On their marks

DON BRENNAN -- Sun Media

, Last Updated: 10:38 AM ET

Big, strong Sheldon Souray glances toward his little friend that won't go away.

He shakes his head and laughs.

"A bunny rabbit with boxing gloves," the 6-foot-4, 225-lb. Montreal Canadiens defenceman says in describing the first of his five tattoos, a work of body art he got when he was 15.

"Buster Bunny. That's probably the one I wish they came out with the removable ink, or erasable ink, before I got it.

"A lot of guys have the tattoos and more often than not, they're cartoon characters, which are kind of funny when you're 16, 17, 18 ... but once you start getting 25, 30 years old, you wish you might have got something else."

Since Buster entered his life, Souray has complemented him with meaningful markings. An Indian chief on one arm, a steer's head with feathers hanging off the horns on the other, a design of a star on his chest, a little Mohican sun on his back ... all representing the pride he has in the native part of his ancestry.

He just wishes he could shake the damn bunny.

Joe Corvo knows how he feels.

When he was 16, the Senators defenceman had a tattoo of the Tasmanian Devil etched into the back of his right leg. It's the only one of his 10 he'd probably give back if he could.

"Most guys got like Disney characters playing hockey for some reason," says Corvo, who thinks between 70-80% of hockey players have a tattoo. "It was cool then. I never look at that one.

"There's no turning back.
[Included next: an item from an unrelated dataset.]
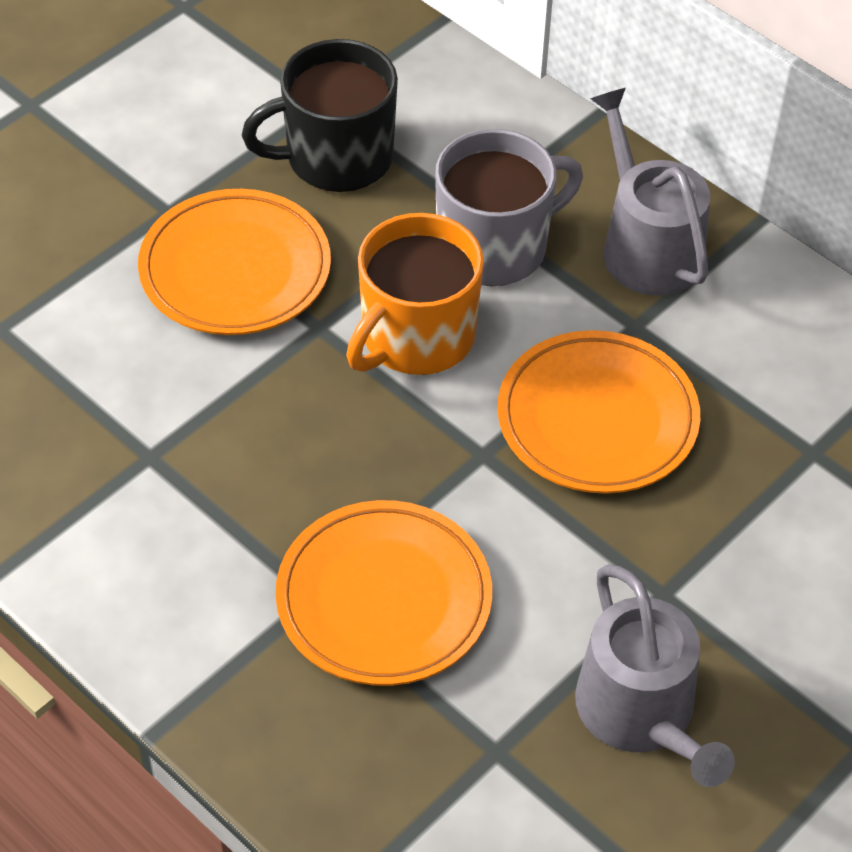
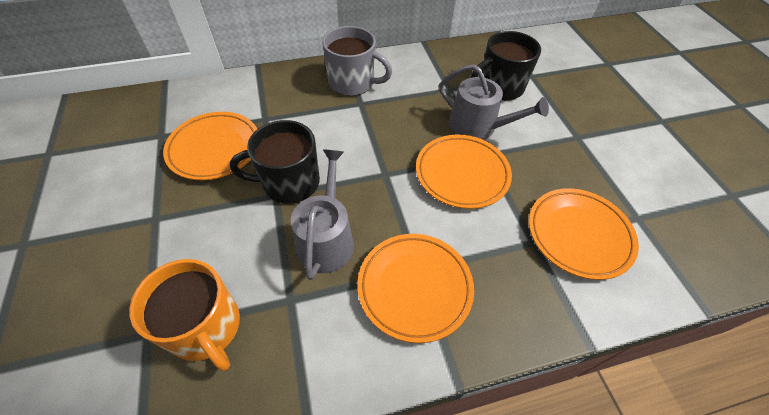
black mug: 1 -> 2
orange plate: 3 -> 4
I knew that going in."

Boston Bruins defenceman Andrew Ference got his first tattoo when he was 16 as well.

The Canadian flag was done before he left home to play junior hockey in the U.S. and after parents did some investigating.

"I had to make a deal with them," says Ference. "They had to come and see the tattoo place to make sure it was clean before they'd give me permission to get one."

He's added nine more since then, including tigers on his chest and dragons on his back.

Ray Emery took some heat from Senators management last season when a photo of him getting his arm done appeared on the front of the Sun. Now, he's reluctant to discuss his tattoos, other than to estimate he has "about" eight.

"I've covered some up," says Emery. "I've kinda shut 'er down for a little while."

Even Brian McGrattan's parents didn't complain when got his first tattoo. Of course, they didn't know about it for a few years, either.

"When they did, my dad was a little pissed but my mom was okay," says the Senators tough guy, who has his nickname, the sun, and a tribal piece etched into his upper torso. "I'm not getting any more. I'm not really into them."

Wade Belak was 16 years old when he had his first tattoo done. He didn't get another until his junior days were over and he was playing pro hockey in Hershey.

"Too much time on my hands, I guess," says the rugged Leafs defenceman/forward, who now has seven or eight tattoos.

"Other people had them and I had always been fascinated. I had one on my arm, so I had to get another for the other arm, because I thought not (getting matching tattoos) would look funny."